There have been many tiny furniture details during this parallel time, things I have stared at so hard they’ve gone macro and taken on patterns, danced: a kaleidoscope in heaven.

Happy times. Positive images. Things that will stimulate oxytocin. That’s what I’m meant to be thinking about. I play happy times on the screen in front of my brow bone. There is the fat little pony that belonged to the woman who lived in that house beyond Tommy’s—

Pain . A roaring waterfall of it. But: I trust my body, I repeat, because that’s what I was told to do. I trust my body. It’s bringing my baby to me.

There is Hugo, Tommy’s cat, the funny one that didn’t drink enough water in the summer.

The midwife is doing something to my abdomen again. Tightening straps. Since I moved into this room they’ve been monitoring my baby’s heart with a device that looks like a laboratory experiment. One sensor for your contractions, one for baby , she reminds me, catching my expression. I nod, and try to take myself back to happy memories.

There is a child called Hannah; she is twelve years old. She wears a sling; her eye is swollen and green, her skin pockmarked with cuts and bruises. Her best friend is dead and she hates me.
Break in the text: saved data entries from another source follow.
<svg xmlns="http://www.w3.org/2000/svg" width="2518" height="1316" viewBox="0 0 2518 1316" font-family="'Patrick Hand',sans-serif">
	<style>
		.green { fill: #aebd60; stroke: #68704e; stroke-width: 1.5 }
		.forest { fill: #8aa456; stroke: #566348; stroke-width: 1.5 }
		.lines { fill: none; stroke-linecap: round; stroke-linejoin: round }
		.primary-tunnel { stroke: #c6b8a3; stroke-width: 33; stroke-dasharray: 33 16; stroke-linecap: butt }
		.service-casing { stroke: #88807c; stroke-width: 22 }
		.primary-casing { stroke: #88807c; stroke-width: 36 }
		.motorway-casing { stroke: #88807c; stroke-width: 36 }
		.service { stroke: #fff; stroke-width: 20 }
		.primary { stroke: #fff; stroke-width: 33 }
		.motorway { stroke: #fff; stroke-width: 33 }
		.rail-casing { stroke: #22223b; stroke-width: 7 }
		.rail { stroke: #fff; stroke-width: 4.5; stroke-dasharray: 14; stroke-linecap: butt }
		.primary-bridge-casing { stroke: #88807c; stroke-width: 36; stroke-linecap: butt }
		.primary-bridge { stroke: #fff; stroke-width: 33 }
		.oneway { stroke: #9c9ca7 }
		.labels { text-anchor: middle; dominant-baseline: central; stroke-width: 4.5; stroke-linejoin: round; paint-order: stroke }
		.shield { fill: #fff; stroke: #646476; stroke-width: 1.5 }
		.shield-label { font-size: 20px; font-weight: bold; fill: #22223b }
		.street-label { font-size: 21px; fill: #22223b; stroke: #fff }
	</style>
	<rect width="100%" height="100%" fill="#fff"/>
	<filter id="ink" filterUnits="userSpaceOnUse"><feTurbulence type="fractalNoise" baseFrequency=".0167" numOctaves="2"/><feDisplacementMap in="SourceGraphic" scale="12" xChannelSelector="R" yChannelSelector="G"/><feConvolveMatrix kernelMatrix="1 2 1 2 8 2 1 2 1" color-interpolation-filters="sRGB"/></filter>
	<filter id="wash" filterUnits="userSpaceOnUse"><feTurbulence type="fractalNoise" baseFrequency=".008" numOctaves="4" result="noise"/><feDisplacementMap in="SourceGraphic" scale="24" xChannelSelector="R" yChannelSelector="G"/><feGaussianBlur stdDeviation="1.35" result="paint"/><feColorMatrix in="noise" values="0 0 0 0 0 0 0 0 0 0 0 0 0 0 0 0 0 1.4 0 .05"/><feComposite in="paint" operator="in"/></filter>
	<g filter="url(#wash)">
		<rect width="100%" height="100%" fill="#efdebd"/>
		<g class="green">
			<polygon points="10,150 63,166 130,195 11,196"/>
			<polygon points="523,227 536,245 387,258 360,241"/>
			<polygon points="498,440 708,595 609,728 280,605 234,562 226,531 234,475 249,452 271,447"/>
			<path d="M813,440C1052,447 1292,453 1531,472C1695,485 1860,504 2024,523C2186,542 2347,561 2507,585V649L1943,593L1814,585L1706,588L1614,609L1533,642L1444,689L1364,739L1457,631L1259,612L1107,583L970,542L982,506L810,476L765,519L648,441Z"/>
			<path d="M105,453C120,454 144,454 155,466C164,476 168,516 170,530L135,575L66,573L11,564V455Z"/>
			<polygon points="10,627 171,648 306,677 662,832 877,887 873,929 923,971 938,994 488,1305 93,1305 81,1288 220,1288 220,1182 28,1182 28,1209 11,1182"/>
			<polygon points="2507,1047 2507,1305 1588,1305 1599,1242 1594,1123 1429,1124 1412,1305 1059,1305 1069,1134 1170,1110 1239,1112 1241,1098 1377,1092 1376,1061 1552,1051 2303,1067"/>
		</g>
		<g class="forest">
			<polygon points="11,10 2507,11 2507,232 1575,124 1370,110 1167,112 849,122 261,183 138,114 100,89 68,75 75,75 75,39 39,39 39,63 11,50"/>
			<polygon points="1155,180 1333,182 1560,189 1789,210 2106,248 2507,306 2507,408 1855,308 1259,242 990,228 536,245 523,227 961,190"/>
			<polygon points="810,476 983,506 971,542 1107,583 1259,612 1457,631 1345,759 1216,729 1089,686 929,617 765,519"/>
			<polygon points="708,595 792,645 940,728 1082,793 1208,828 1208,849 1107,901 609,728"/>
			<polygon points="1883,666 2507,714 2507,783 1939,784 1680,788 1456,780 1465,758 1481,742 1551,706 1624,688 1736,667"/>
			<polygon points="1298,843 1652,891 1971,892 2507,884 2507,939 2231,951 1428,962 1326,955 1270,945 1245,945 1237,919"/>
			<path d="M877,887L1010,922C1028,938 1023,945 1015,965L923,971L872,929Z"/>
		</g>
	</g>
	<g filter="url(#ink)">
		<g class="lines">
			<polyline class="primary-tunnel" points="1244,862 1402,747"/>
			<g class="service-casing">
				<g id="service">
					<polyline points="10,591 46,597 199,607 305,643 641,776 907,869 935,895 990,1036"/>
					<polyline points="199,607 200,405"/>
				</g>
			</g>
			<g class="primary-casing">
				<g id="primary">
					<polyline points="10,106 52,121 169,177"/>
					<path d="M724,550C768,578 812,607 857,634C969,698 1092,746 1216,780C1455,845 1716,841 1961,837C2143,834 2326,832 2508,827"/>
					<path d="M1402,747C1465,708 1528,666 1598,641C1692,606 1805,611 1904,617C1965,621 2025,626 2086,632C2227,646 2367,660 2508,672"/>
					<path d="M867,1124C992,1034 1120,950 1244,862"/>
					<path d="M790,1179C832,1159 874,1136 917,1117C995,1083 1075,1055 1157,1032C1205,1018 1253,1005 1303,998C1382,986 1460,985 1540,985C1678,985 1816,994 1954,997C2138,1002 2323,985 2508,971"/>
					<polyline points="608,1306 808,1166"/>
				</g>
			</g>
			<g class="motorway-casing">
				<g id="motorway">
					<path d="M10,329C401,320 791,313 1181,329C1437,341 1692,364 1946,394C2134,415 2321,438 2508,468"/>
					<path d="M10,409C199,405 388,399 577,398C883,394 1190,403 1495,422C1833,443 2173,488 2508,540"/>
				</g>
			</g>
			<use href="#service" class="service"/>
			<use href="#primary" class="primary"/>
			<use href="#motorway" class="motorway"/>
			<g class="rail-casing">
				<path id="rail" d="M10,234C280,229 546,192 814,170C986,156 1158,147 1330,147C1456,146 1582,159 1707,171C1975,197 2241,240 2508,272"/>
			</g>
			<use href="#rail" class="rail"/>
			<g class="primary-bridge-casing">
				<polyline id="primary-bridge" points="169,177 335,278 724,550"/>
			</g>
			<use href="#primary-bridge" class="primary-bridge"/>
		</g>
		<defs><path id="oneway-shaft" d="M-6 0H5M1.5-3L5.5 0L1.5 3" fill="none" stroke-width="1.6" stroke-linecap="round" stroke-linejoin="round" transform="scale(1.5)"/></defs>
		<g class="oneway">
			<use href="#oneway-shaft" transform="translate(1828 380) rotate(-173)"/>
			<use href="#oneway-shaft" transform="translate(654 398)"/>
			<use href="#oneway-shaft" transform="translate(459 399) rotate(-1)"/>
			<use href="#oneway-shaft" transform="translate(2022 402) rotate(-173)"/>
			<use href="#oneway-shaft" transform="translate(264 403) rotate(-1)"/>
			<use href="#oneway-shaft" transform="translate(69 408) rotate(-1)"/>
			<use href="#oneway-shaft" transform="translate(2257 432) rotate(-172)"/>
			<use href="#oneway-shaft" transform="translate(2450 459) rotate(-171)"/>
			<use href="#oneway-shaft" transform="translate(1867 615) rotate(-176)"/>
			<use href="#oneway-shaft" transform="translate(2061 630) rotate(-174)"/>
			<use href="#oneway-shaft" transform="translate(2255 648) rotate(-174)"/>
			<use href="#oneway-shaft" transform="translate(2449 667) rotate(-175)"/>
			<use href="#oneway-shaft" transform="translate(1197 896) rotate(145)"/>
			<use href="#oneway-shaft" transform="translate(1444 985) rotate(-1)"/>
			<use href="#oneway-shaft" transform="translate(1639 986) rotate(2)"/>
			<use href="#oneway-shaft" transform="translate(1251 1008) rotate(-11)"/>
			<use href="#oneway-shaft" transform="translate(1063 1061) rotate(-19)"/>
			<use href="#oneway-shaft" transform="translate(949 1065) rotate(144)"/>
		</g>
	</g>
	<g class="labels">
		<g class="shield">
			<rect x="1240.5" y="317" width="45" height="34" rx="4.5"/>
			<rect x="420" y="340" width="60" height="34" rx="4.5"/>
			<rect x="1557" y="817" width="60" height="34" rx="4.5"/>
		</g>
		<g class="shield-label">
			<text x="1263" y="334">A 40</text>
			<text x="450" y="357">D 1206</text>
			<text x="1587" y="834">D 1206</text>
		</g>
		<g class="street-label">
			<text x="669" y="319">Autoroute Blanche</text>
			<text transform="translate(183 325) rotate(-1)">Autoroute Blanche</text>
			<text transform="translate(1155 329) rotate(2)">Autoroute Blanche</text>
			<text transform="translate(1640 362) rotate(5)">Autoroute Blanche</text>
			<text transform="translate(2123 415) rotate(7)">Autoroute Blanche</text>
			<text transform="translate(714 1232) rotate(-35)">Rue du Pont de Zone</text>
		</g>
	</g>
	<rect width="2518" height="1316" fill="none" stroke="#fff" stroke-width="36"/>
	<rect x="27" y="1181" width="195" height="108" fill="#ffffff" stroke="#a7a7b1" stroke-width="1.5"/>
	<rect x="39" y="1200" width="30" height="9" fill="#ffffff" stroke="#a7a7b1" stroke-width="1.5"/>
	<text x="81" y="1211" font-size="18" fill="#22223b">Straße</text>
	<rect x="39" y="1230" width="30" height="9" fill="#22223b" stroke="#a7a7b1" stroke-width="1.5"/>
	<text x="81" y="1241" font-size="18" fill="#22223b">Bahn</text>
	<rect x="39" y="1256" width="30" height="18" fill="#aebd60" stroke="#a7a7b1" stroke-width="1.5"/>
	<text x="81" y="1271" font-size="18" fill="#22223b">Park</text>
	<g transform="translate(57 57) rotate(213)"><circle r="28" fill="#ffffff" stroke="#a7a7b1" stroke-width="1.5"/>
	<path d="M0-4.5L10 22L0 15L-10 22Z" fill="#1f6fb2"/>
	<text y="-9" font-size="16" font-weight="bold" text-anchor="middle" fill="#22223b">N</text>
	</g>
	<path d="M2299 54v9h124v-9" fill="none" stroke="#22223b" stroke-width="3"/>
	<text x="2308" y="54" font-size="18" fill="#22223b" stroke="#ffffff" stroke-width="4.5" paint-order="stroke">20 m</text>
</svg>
No, this isn’t happy. I search through layers of pain and exhaustion for something better. I breathe in for four, out for six. Or was it eight? Trust your body , they said at the classes. Trust your body. Trust the process of labour.

But I’ve gone into some sort of tunnel, and it’s so deep I don’t quite know where I am. I think there are drugs. That’s right: there was an injection in my thigh, and there’s the thing near my mouth. I clamp around it and breathe in sweet stories as I start to climb another mountain. It’s floating – someone tries to take it away, so I hold on hard.

There is a room full of medical equipment, and that same girl, Hannah, only she’s different now: she’s my sister again, but she’s a woman with a family and a career. She’s my birthing partner. She’s been having counselling because she doesn’t like herself very much. She says she was awful to me.

But she wasn’t awful. She was never awful. Hannah is in the bank of good memories getting me through this tunnel. I breathe in the wonder I felt in my heart the first time I saw her, when she turned up at Mum and Dad’s house on the morning of Granddad’s funeral. How she held herself stiffly in front of me and then crumpled forward, and the other-worldly joy when I hugged my sister for the first time in nearly two decades.